Von Mark Read 0
Lebenslange Sperre?

Wladimir Klitschko ist "empört" und fordert Konsequenzen für Chisora

Noch immer erregt der Prügel-Skandal von München die gesamte Boxwelt. Wladimir Klitschko forderte nun Konsequenzen für Schläger Dereck Chisora. Auch der britische Boxverband will einschreiten. David Haye ist hingegen immer noch untergetaucht.


"Ich bin geschockt und zutiefst empört über das Verhalten von Dereck Chisora und seinem Team in der letzten Woche", schreibt Wladimir Klitschko in einer Stellungnahme auf der offiziellen Homepage der beiden Box-Brüder.

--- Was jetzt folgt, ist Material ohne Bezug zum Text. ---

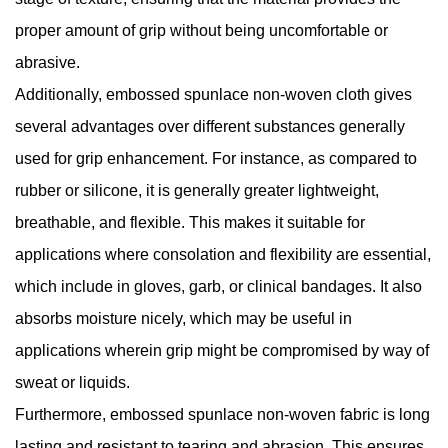
proper amount of grip without being uncomfortable or
abrasive.
Additionally, embossed spunlace non-woven cloth gives
several advantages over different substances generally
used for grip enhancement. For instance, as compared to
rubber or silicone, it is generally greater lightweight,
breathable, and flexible. This makes it suitable for
applications where consolation and flexibility are essential,
which include in gloves, garb, or clinical bandages. It also
absorbs moisture nicely, which may be useful in
applications wherein grip might be compromised by way of
sweat or liquids.
Furthermore, embossed spunlace non-woven fabric is long
lasting and resistant to tearing and abrasion. This ensures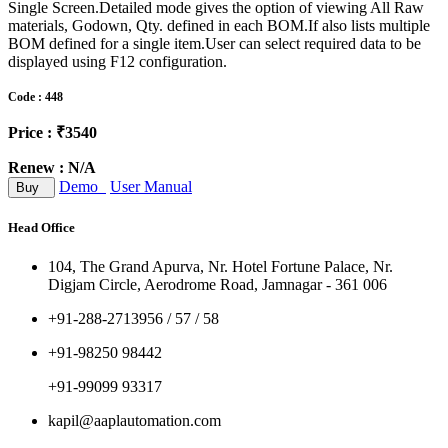
Single Screen.Detailed mode gives the option of viewing All Raw
materials, Godown, Qty. defined in each BOM.If also lists multiple
BOM defined for a single item.User can select required data to be
displayed using F12 configuration.
Code : 448
Price : ₹3540
Renew : N/A
Demo
User Manual
Buy
Head Office
104, The Grand Apurva, Nr. Hotel Fortune Palace, Nr.
Digjam Circle, Aerodrome Road, Jamnagar - 361 006
+91-288-2713956 / 57 / 58
+91-98250 98442
+91-99099 93317
kapil@aaplautomation.com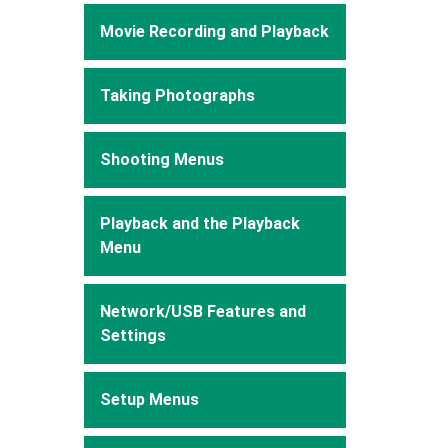
Movie Recording and Playback
Taking Photographs
Shooting Menus
Playback and the Playback
Menu
Network/USB Features and
Settings
Setup Menus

"Es stimmt mich sehr traurig, wenn ich sehe, wie er den Boxsport repräsentiert und mit welcher Respektlosigkeit er dem Schwergewichts-Weltmeister Vitali Klitschko beim Wiegen und am Kampfabend gegenüber getreten ist."

Doch noch mehr entsetzte den jüngeren der beiden Klitschko-Brüder Chisoras Verhalten auf der anschließenden Pressekonferenz, wo er sich mit Landsmann David Haye eine wüste Schlägerei lieferte, in die auch Pressevertreter hineingezogen wurden.

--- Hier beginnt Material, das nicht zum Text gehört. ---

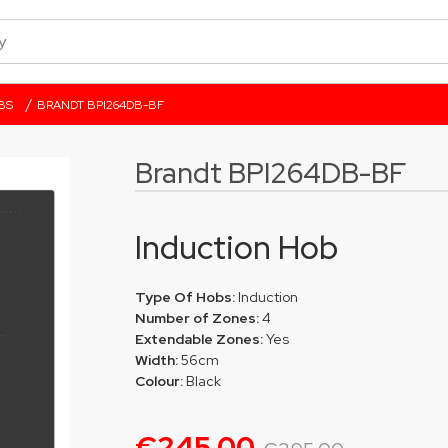
/
BS
BRANDT BPI264DB-BF
Brandt BPI264DB-BF
Induction Hob
Type Of Hobs:
Induction
Number of Zones:
4
Extendable Zones:
Yes
Width:
56cm
Colour:
Black
€245.00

"Solch ein Verhalten muss Konsequenzen nach sich ziehen und darf niemals von den Boxverbänden, Medien, Sportlern und Boxfans toleriert werden. Es muss gestoppt werden, damit der Boxsport sein Ansehen nicht verliert", fordert Wladimir Klitschko auf der Internet-Seite.

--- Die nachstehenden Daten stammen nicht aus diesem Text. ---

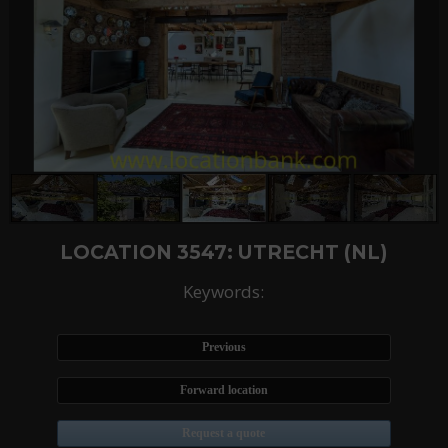
LOCATION 3547: UTRECHT (NL)
Keywords:
Previous
Forward location
Request a quote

Das sieht auch der britische Boxverband so, der das Image des gesamten britischen Boxsports durch das Verhalten der beiden Streithähne beschädigt sieht. David Haye hat seine Karriere schon beendet und kann vom Boxverband nicht mehr sanktioniert werden. Aber auf Chisora kommt wohl eine Sperre zu, möglicherweise auch das frühe Ende seiner Karriere mit erst 28 Jahren. Der Generalsekretär des britischen Verbandes, Robert Smith, schloss dies im Gespräch mit der BBC zumindest nicht aus: "Natürlich ist das möglich. Das Board kann bestrafen, sperren und es kann eine Lizenz entziehen."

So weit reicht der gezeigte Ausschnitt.